Created on Mon June 22 17:45:47 2020

@author: Onkar Kulkarni

"""

In [35]:
class PatternMatching:
    """ Class for all pattern matching algorithms. """
    def __init__(self):
        return
    
    
    def robinKarp(self, string, pattern):
        """
        Works by: Matching hash(pattern) with hash of sliding window of length = len(pattern)
        Time for string = a^m, pattern = a^n: Worst = (m*n) ; exp. char comparisions = (m+n)
        Space = O(). """
        start = 0
        end = len(pattern)
        positions = []
        while end != len(string)-1:
            if hash(string[start:end]) == hash(pattern):
                positions.append(start)
            start += 1
            end += 1
        return positions
    
    
    def computePrefixSuffix(self, pattern): 
        longest_prefix_suffix = [0]*len(pattern)
        length_previous_PS = 0     # length of the previous longest prefix suffix 

        longest_prefix_suffix[0]   # longest_prefix_suffix[0] is always 0 
        i = 1

        # the loop calculates longest_prefix_suffix[i] for i = 1 to len(pattern) -1 
        while i < len(pattern) : 
            if pattern[i]== pattern[length_previous_PS]: 
                length_previous_PS += 1
                longest_prefix_suffix[i] = length_previous_PS
                i += 1
            else: 
                if length_previous_PS != 0: length_previous_PS = longest_prefix_suffix[length_previous_PS-1]
                else:
                    longest_prefix_suffix[i] = 0
                    i += 1
        return longest_prefix_suffix
    
    def kMP(self, string, pattern):
        # Preprocess the pattern to give array that will hold the longest prefix suffix values for pattern  
        longest_prefix_suffix = self.computePrefixSuffix(pattern)
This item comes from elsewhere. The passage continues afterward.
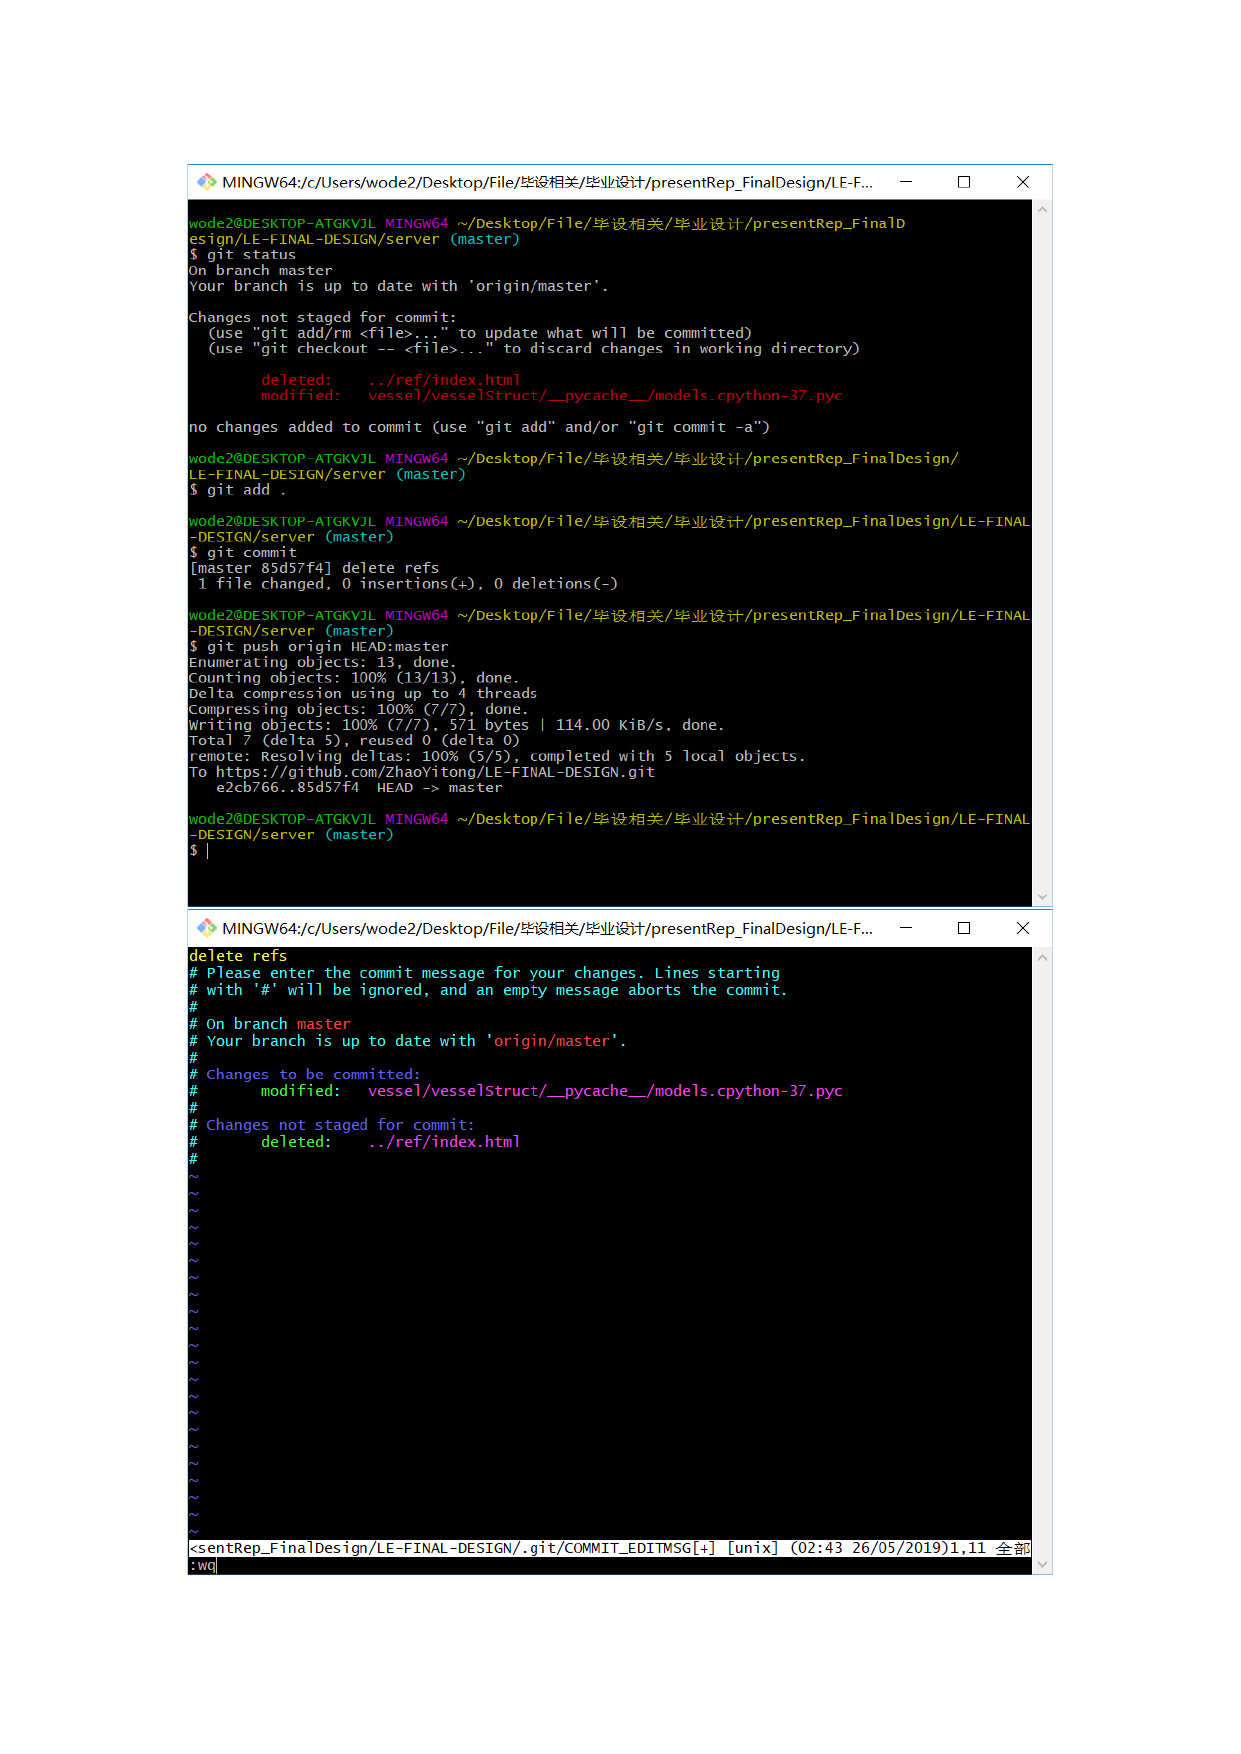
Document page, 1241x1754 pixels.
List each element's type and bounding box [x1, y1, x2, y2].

        i = 0                                                     # index for string[]
        j = 0                                                     # index for pattern[]
        locations = []
        while i < len(string): 
            if pattern[j] == string[i]: 
                i += 1
                j += 1

            if j == len(pattern) :                               # Match
                locations.append((i-j))
                j = longest_prefix_suffix[j-1]
            elif i < len(string) and pattern[j] != string[i]:    # Mismatch after j matches 
                if j != 0:    j = longest_prefix_suffix[j-1]     # Don't match lps[0:j-1] characters (already matched) 
                else:         i += 1

        return locations



In [34]:

pattern_matching = PatternMatching()

print(pattern_matching.robinKarp("mississippi","iss"))
print(pattern_matching.kMP("mississippi","iss"))

[1, 4]
[1, 4]